There was a knock on the door of the hut and it was gently opened by a slight, smiling young man who came in pushing a trolley. He was wearing a peculiar sort of uniform, a high-necked, short-sleeved tunic and loud patterned trousers. In other contexts he might have resembled a chef or a de
ntist, but in the circumstances, given his scrubbed, hygienic appearance, I assumed he was a male nurse.
‘Hello,’ he said. ‘I’m Raymond. How are you this morning?’
‘Not so bad,’ I said.
‘Sorry about the turbulence. I’m afraid the Kincaid Clinic hasn’t been treating you very well, has it?’
At last. This was all I’d been looking for; a bit of sympathy, a hint of apology.
‘You can say that again,’ I said.
‘Can I offer you tea, coffee, a boiled sweet?’
‘Coffee, thanks.’
He messed around with a pot and a milk jug and handed me a tiny plastic cup of dense, tepid coffee.
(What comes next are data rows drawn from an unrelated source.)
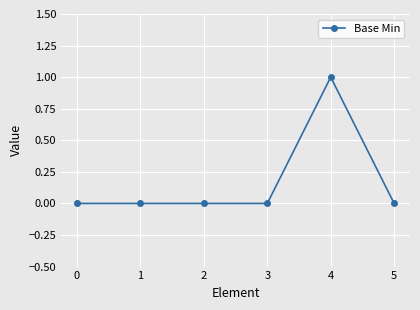

Which has a higher value, 4 or 2?

4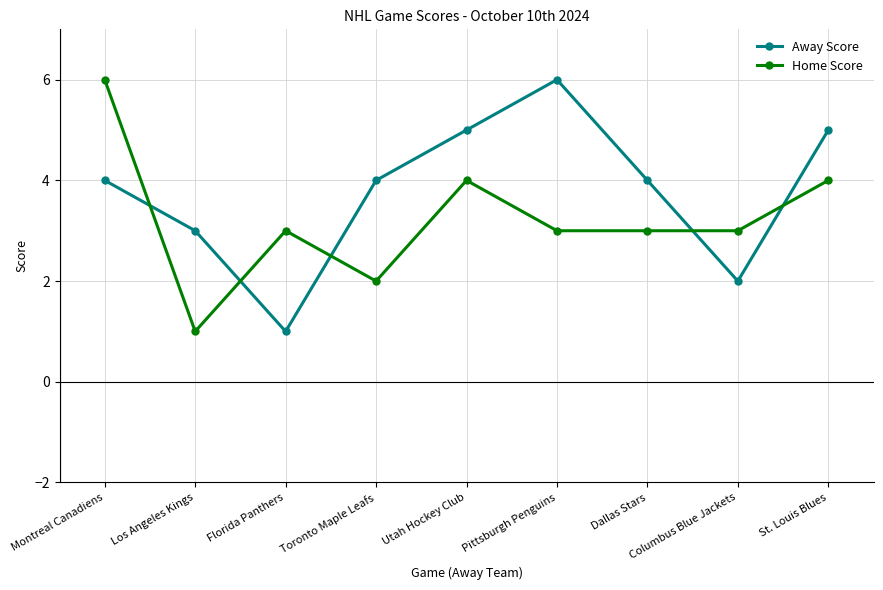

What is the approximate value of Away Score at Montreal Canadiens?

4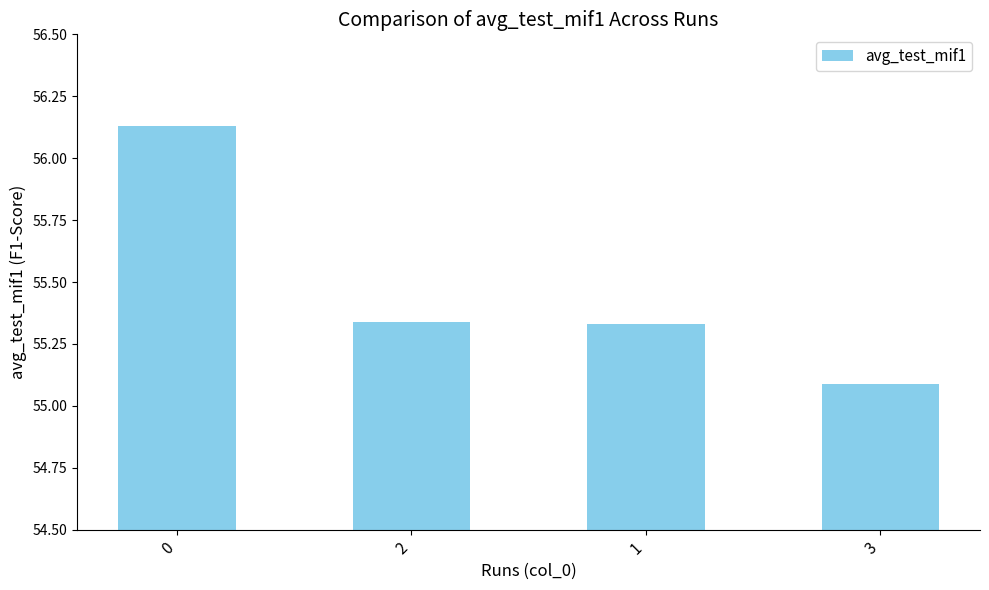

What is the label of the 2nd bar from the left?

2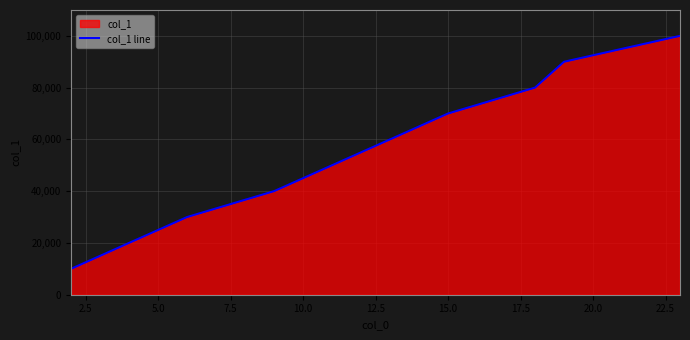

What is the difference between the maximum and minimum values?

90000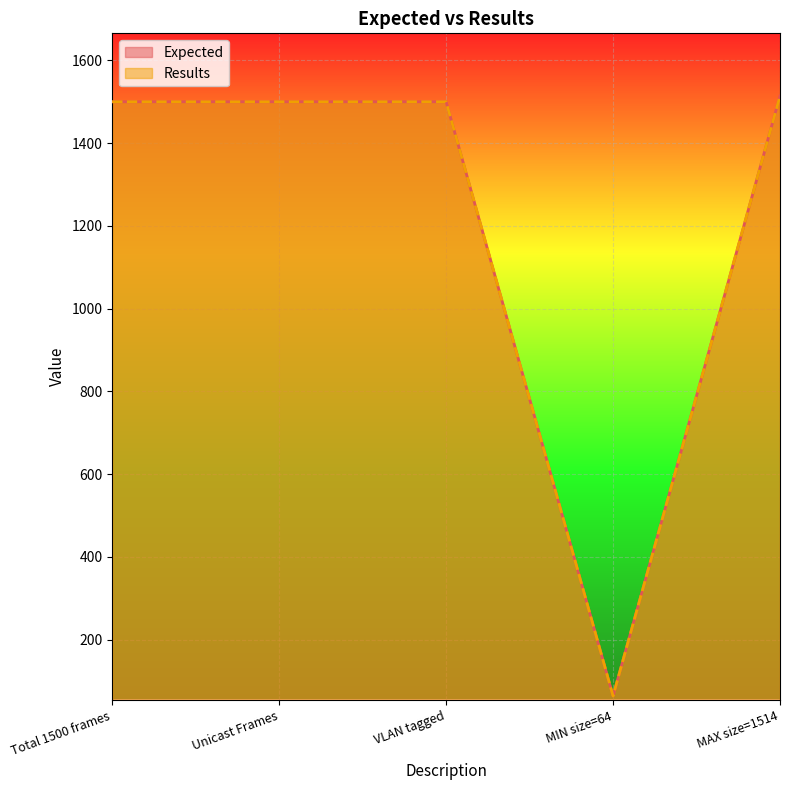

Where is the first local minimum for Expected?

MIN size=64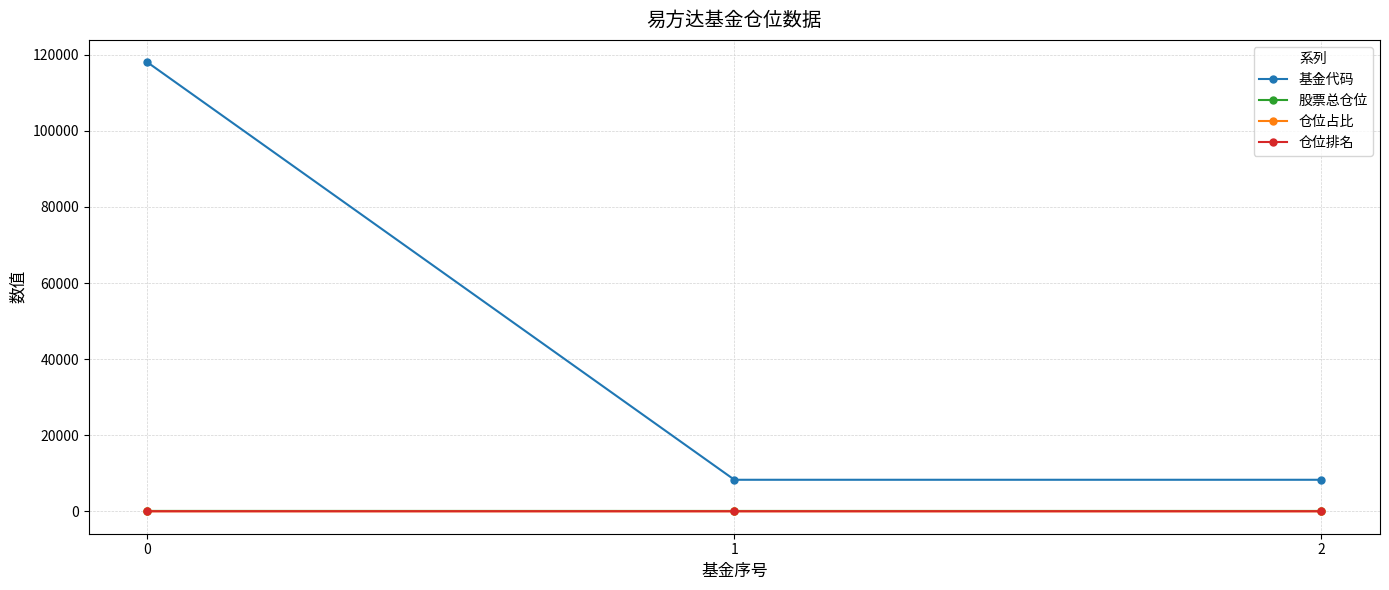

What is the approximate value of 仓位排名 at 0?

9.0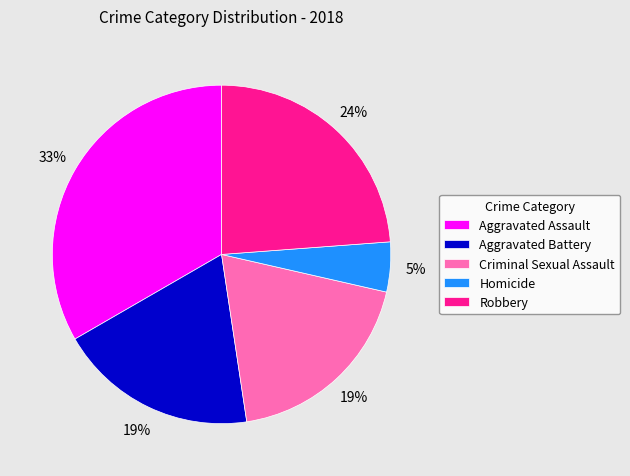

Approximately how many times larger is the value at Homicide compared to Robbery?

0.2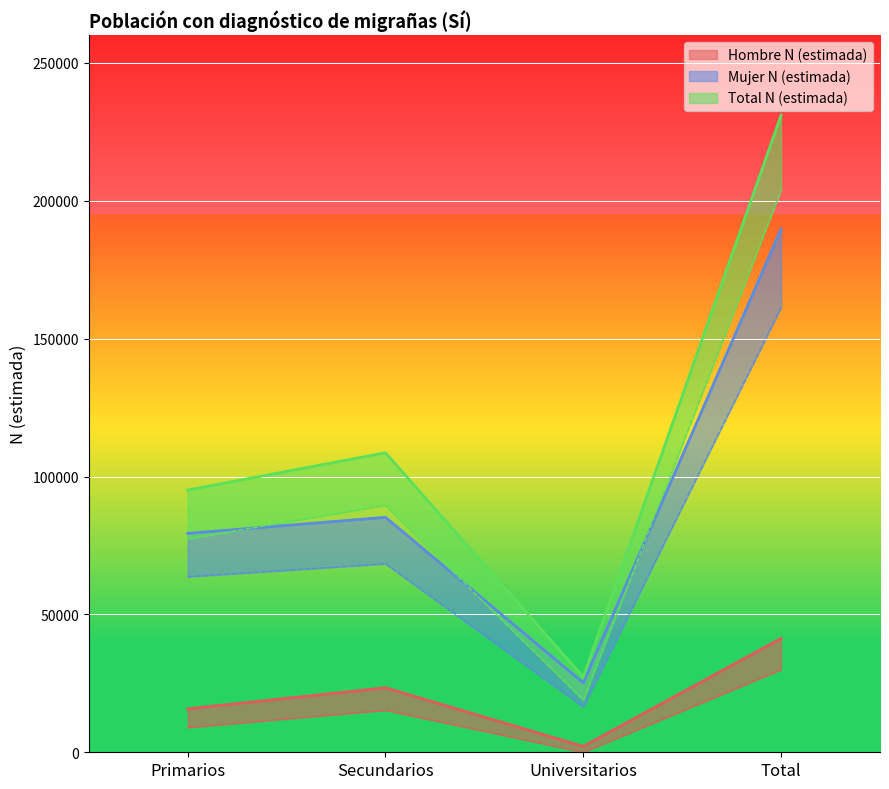

How many values in Hombre N (lím inf IC) are above zero?

3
‘Care for a bag of salted peanuts with that?’
‘Why not?’ I said.
He handed them over, and then he presented me with one of those little airline bags containing the odds and sods you might need during a long flight: a comb, toothpaste, a towelette. It also contained a sleep mask and a pair of earphones, which seemed superfluous to requirements, but it was reassuring to be given anything at all.
‘It’s not much,’ he said, ‘but it’s the least we can do. On behalf of all of us I’d like to welcome you on board and if there’s anything I can do to make your flight more enjoyable, don’t hesitate to ask.’
I thought he was overdoing the in-flight metaphor a bit, but when I put the coffee to my lips it certainly tasted as bad as anything served by an airline.
Then I heard a woman’s voice say, ‘I wouldn’t drink too much of that coffee if I were you,’ and I turned to see Alicia, dressed in her doctorly whites, hornrims in place, clipboard tucked under her arm. She was standing behind Raymond and had placed a firm, restraining hand on his shoulder. He drooped and looked suitably cowed.
‘It probably isn’t poisoned,’ Alicia said, ‘but you can’t be too careful. Raymond’s improving all the time, but he does have relapses.’